Information and Pricing Strategy and Channel Conflicts in Air Travel Industry
Topics: Finance Global Internet of Things Marketing / Sales Operations

Tuck Campus: Conway Seminar Room, Noon on April 10, 2012
During the past decade, we have witnessed a great transformation in the manner in which travel and hospitality services are sold due to the technological innovations of the Internet. Professor Kauffman will discuss the complexities of information strategy in the air travel industry that have been created in this environment, and how information strategy has been changing. He will assess some of the impacts of the recent conflicts that have emerged due to the rising strength of digital intermediaries that are now play critical information gatekeeper roles in the industry’s structure. He also will share what we have learned about price elasticity of demand in the offline and online channels, and how electronic distribution channel conflict has led to à la carte pricing, and service unbundling and decommoditization. He will further discuss the theory of information transparency, and transparency-based design of effective online business-to-consumer selling mechanisms. His perspectives are based on evidence from multiple industry field studies with “big data” and case analysis. His work provides a new reading on how electronic travel distribution has been transformed, and the broader implications for multi-channel pricing strategy.

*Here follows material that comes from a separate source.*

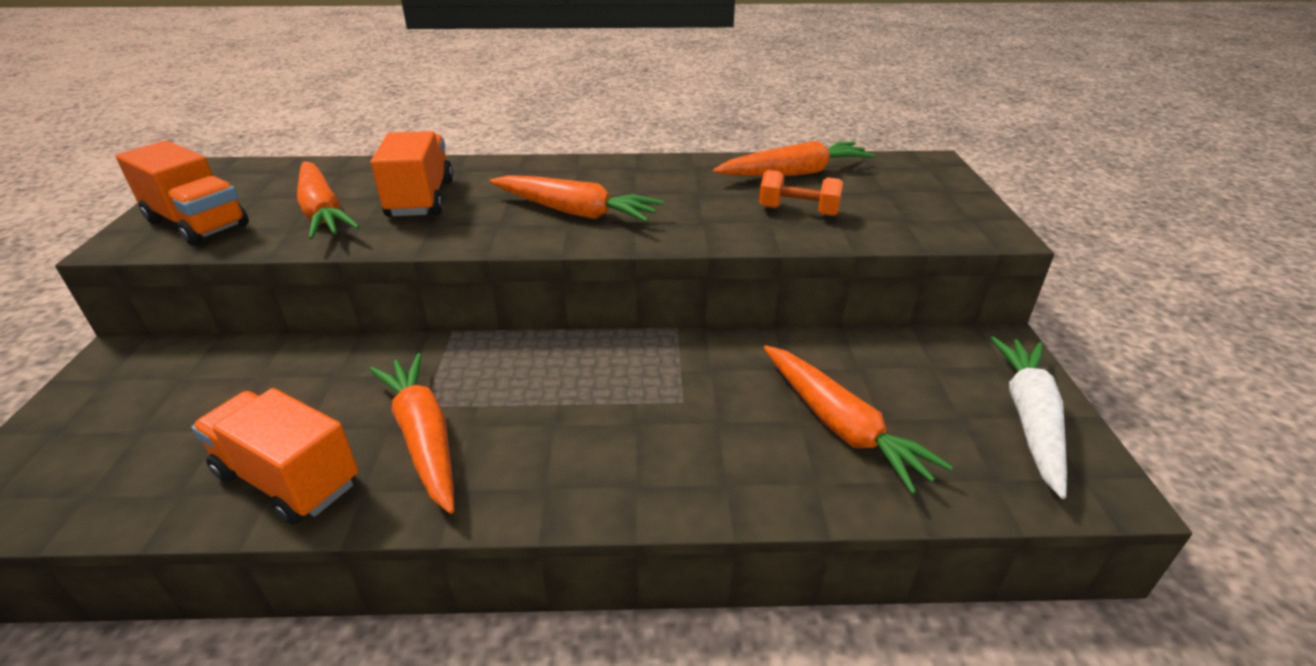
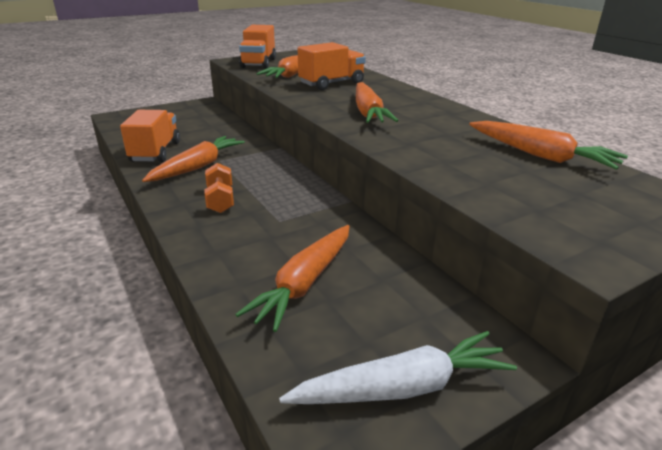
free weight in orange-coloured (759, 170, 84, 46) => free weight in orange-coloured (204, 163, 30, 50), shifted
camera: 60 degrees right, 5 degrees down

Robert J. Kauffman is currently a Visiting Professor of Information Systems and Strategy at the School of Information Systems and the Lee Kong Chian School of Business at Singapore Management University, where he serves as Associate Dean of Research, and Deputy Director of the Living Analytics Research Center (LARC), a joint venture with Carnegie Mellon University. He also is a Distinguished Visiting Fellow at the Center for Digital Strategies of the Tuck School of Business, Dartmouth College. Previously, he served at Arizona State University, the University of Minnesota, New York University and the University of Rochester. He also visited the Federal Reserve Bank of Philadelphia, and worked in international banking and finance prior to his academic career. His graduate degrees are from Cornell University (M.A.) and Carnegie Mellon University (M.S., Ph.D.). His recent research has appeared in Information Systems Research, the Journal of Management Information Systems, the Review of Economics and Statistics, Decision Support Systems, and the American Accounting Association’s Journal of Information Systems in 2011 and 2012. In August 2012, he will chair the Summer Institute on Analytics for Business, Consumer and Social Insights at LARC, and also the 2012 International Conference on Electronic Commerce in Singapore. He is currently developing special issues for Cornell Hospitality Quarterly on information strategy in the hospitality industry, and for the Journal of Management Information Systems on technology and competitive strategy in the networked economy.